Please return, word for word, the part of the text on retinal fluorescence imaging below starting at "Hunter’s research models" and ending at "versus older adults.".

#### Provided text
* * * * * * * * *

Dr. Jennifer Hunter, professor at the School of Optometry and Vision Science, is combining engineering and science to build a fluorescence imaging tool that measures biomarkers of disease to aid in vision loss prevention. Hunter’s research focuses on using an adaptive optics imaging technique to investigate how the cell layers within the back of the eye, specifically the retina, can change when infected by a disease.
Hunter explains how her imaging combines adaptive optics with single and two-photon microscopes designed for use in the eye to collect non-invasive fluorescence images of specific small portions of the retina. The researchers will then “piece the story together” by looking at the targeted portions, instead of looking at the whole retina. The fluorescence imaging tool provides an accurate view of different cell layers in the retina including the retinal pigment epithelium (RPE), which protects and supports the retina. These imaging techniques allow the researchers to identify healthy versus unhealthy cells.
“I’m really interested in the cell layers because they are implicated in a lot of diseases,” Hunter says. “For example, with age-related macular degeneration, it is a very common blinding disorder that causes changes within the RPE cell layers. By sending in a short wavelength of green light, we can get red light back out to understand how much fluorescence is present in the RPE cell layers.”
Using adaptive optics imaging combined with the fluorescence lifetime imaging on the molecular scale, Hunter’s goal is to be able to use and apply her research within a patient’s eye at early stages before a disease takes full effect and provide that patient with early treatments to prevent vision loss.
“We have some evidence that even in early stages in patients that have been diagnosed as clinically normal, they have a few markers that might lead to a disease,” Hunter says.
Hunter’s research models that have eye and vision disease will help support other professionals who can conduct clinical trials for treatment options by checking the progression of the disease using the fluorescence imaging capability. Hunter will soon publish a research paper which shows the fluorescence lifetime in the RPE cell layers between young versus older adults.
The next step in Hunter’s research focuses on looking at people with Stargardt disease, an inherited disorder which causes vision loss during childhood and adolescence. Hunter’s research will start looking into understanding what fluorescence changes are happening at a molecular cell level within the eyes of people with Stargardt disease.
While reflecting on her research experience, Hunter recalls other people saying that her research is not a promising idea or that it is not going to work. “I think the most important advice is to follow your passions and not give up on your dreams — dare to do the impossible.”
“If it’s not working and you don’t think something’s possible, then prove that it’s not possible,” Hunter says, giving advice to master’s and PhD students pursuing their research. “In doing that I have found numerous discoveries and proved myself wrong along the way. So, pursue the research that you think will be the most interesting and make sure you are passionate about what you are doing.”

* * * * * * * * *

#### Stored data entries
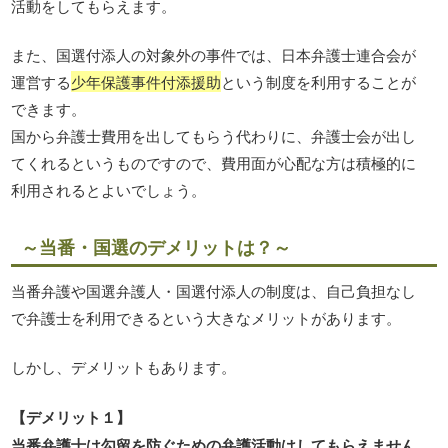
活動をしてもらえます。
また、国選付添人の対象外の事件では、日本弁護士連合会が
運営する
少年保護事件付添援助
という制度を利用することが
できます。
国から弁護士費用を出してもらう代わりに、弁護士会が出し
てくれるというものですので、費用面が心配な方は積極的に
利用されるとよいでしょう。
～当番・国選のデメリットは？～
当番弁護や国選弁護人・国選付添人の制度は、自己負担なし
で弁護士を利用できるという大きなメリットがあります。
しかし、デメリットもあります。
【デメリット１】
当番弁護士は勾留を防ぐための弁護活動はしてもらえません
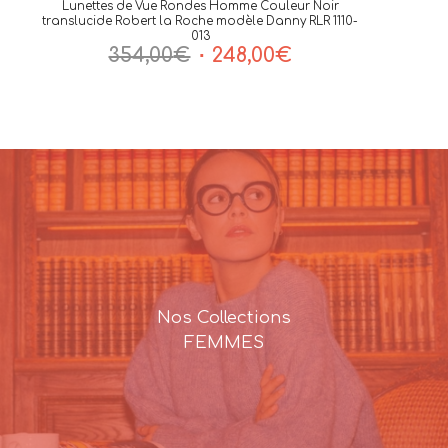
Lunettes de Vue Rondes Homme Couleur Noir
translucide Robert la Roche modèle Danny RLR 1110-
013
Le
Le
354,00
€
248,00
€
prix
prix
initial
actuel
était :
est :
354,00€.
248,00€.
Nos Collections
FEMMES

* * * * * * * * *

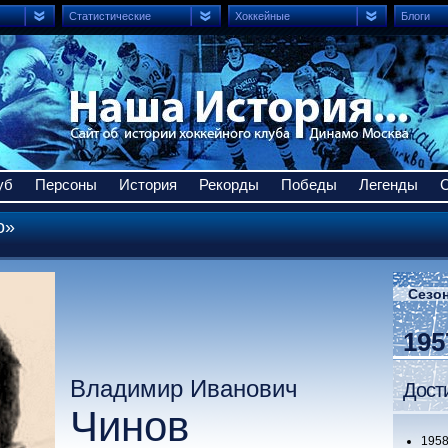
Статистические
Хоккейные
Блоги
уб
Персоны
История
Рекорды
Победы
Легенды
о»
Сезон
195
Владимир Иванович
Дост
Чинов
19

* * * * * * * * *

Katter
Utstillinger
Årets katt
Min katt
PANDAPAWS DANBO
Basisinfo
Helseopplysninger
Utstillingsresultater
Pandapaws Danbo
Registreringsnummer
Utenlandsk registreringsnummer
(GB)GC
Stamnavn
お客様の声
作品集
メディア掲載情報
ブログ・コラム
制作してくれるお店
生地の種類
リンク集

* * * * * * * * *

#### Response
Hunter’s research models that have eye and vision disease will help support other professionals who can conduct clinical trials for treatment options by checking the progression of the disease using the fluorescence imaging capability. Hunter will soon publish a research paper which shows the fluorescence lifetime in the RPE cell layers between young versus older adults.